Indeed in this context, the most recent PSC session, the 1067th meeting held on 3 March 2022 among others requested the AUC to submit the final document of the Guidelines for the Development and Implementation of National Action Plans for the AU Continental Framework on Youth, Peace and Security for its review. It further requested its Committee of Experts (CoE) to comprehensively review the Guidelines and enrich ahead of PSC’s consideration. The session may provide an update on the work that is being undertaken in line with this decision.

It is to be recalled that the PSC has stated its recognition in its several communiques that youth contribution to peace and security across the continent is critical.  Thus, the PSC has played pivotal roles in advancing the YPS agenda and going forward it’s importance to build on these existing steps. The PSC in its 1067th session highlighted, the important role played by the youth at the national, regional and continental levels in the prevention of violence, the promotion of good governance, peace, security, stability and socio- economic development. Similarly, the PSC at its 963rd meeting emphasized the need for regular convening of stakeholders’ meetings to update and plan implementations, as well as facilitate experience sharing, lessons learned and best practices to support the advancement of youth, peace and security agenda. Thus, tomorrow’s session will be an important platform to exchange knowledge and best practices  and further sharpen the YPS agenda.

It would of interest for the meeting to reflect on the persisting gaps and challenges that are hurdles to enhancing the role and agency of youth in peace and security. In this respect, the session may deliberate on some of the issues identified by the AU Continental Framework on YPS including limited technical resources for youth programs; financial constraints for such programs; weak organizational capacities of youth groups; limited coordination among youth groups and networks; limited visibility and adequate documentation and evaluation of their contributions to peace and security and lack of evidence-based approach to programming on youth, peace and security.

The expected outcome is a communiqué. The Council may underline the significance of the youth in peace and security and in advancing continental agendas. It may once again welcome the AU Youth Envoy and AYAPs and underline their critical role in realizing the goals and aspirations enshrined in continental peace and security norms and policies. The PSC may also commend the work of the Youth for Peace (Y4P) program in terms of coordinating and facilitating the meaningful participation of youth in all spectrums of peace and security.
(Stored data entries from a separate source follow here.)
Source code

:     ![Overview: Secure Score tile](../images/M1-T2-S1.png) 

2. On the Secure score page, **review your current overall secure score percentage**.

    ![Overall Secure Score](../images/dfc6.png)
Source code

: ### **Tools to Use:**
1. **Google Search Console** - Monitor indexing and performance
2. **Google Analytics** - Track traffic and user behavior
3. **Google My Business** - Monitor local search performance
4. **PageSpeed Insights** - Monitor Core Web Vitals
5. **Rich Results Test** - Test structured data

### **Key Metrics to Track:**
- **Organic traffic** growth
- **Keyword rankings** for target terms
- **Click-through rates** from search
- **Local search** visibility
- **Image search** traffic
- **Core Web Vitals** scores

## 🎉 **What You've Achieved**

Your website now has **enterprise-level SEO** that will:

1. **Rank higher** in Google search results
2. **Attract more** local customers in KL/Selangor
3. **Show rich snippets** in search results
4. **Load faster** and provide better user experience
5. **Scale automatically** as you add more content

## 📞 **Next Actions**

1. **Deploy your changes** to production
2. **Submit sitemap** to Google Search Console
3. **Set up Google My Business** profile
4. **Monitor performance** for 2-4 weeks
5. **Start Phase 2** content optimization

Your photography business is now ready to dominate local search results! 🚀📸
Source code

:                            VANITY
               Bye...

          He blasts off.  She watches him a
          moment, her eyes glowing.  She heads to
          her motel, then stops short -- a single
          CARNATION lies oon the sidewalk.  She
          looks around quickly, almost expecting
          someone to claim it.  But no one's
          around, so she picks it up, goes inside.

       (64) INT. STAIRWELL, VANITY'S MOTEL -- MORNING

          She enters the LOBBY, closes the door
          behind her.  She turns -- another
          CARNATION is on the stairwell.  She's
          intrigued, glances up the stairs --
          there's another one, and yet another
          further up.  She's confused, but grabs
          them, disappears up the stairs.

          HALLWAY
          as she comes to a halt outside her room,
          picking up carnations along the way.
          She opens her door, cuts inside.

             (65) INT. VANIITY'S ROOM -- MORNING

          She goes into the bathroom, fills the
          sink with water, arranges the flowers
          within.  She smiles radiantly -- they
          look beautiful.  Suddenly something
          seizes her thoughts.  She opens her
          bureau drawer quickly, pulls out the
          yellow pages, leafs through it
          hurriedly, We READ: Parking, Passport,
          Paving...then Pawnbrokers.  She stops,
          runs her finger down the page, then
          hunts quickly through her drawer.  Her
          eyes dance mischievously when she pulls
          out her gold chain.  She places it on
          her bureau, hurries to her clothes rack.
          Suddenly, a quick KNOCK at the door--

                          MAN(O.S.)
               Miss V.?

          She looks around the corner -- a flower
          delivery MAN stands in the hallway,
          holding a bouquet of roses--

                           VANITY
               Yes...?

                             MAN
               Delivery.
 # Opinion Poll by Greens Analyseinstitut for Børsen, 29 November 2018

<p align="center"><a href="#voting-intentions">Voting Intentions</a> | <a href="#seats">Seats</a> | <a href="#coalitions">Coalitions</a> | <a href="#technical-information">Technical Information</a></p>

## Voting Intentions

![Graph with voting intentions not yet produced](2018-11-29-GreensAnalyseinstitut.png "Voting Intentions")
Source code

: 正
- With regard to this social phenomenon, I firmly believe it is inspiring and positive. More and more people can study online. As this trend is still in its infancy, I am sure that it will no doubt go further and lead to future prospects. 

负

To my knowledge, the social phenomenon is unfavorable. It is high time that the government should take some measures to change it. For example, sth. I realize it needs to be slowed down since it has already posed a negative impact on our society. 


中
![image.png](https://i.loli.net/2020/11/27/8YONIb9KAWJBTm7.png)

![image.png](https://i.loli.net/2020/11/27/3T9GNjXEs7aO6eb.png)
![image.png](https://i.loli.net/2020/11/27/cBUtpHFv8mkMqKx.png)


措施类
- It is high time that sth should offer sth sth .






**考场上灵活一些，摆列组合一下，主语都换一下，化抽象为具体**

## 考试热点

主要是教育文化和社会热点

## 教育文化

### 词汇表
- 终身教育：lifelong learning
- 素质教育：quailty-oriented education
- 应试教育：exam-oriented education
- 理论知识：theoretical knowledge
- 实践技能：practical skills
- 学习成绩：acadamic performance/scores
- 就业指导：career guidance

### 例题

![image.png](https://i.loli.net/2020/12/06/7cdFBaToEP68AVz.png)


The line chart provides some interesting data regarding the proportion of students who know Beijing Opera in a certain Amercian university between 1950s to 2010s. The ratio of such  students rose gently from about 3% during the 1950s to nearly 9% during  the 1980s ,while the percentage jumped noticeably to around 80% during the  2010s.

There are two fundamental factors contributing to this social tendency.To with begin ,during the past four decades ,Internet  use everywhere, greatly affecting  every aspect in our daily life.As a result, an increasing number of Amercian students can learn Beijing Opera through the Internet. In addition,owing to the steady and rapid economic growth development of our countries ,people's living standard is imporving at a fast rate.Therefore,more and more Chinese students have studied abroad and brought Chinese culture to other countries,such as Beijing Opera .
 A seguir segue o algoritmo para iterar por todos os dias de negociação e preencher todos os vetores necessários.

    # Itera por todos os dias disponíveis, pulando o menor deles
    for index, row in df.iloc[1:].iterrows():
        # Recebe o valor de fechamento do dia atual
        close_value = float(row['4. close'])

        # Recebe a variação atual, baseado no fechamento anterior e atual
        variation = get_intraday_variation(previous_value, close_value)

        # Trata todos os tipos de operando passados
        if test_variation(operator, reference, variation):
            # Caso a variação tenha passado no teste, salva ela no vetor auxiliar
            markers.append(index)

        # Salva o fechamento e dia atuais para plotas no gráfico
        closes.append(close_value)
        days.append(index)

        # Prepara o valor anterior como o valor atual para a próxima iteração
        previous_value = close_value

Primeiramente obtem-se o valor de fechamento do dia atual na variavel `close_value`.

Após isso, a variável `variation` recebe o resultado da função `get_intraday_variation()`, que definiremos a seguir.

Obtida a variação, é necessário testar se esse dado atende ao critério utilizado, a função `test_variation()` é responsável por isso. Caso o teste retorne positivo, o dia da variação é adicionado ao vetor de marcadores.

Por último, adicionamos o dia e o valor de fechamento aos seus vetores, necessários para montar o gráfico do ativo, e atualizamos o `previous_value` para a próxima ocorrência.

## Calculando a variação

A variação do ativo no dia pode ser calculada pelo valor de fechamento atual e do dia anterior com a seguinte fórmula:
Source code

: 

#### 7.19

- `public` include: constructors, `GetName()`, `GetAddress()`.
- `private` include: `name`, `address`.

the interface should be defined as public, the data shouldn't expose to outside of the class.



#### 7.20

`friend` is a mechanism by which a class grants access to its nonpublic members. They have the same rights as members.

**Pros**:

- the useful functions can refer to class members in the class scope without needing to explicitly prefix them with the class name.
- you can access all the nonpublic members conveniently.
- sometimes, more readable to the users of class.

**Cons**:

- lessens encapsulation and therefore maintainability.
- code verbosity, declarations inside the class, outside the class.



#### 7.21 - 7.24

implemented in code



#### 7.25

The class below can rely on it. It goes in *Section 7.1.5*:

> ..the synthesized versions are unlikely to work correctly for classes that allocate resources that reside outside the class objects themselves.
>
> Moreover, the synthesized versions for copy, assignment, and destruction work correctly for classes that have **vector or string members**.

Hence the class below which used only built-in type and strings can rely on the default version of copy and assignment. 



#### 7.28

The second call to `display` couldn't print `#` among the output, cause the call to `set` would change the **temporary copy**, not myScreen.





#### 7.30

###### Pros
The PSC may also underscore the need to address the gaps and challenges that hinder youth from actively participating in peace and security issues. The PSC may commend the work undertaken by member states, the AU Commission and the RECs and RMs for their pivotal role in advancing the YPS agenda and their efforts to implement the continental framework on youth, peace and security. The Council may request the AU Commission, in close collaboration with the RECs/RMs, to continue supporting member states to develop NAPs; and may reiterate its request to the AUC to regularly brief the Council on the status of progress in the implementation of the Continental Framework on YPS and its 10-Year Implementation Plan and challenges faced, including through periodic reports and annual briefings. In this regard, the Council may note that given the implementation efforts and programs on YPS agenda are context- specific, it is imperative that there is coordination and synergy among the various stakeholders namely the AU Youth Envoy and the AYAPs, as well as Youth Focal Points in the RECs/RMs and various youth networks for peace.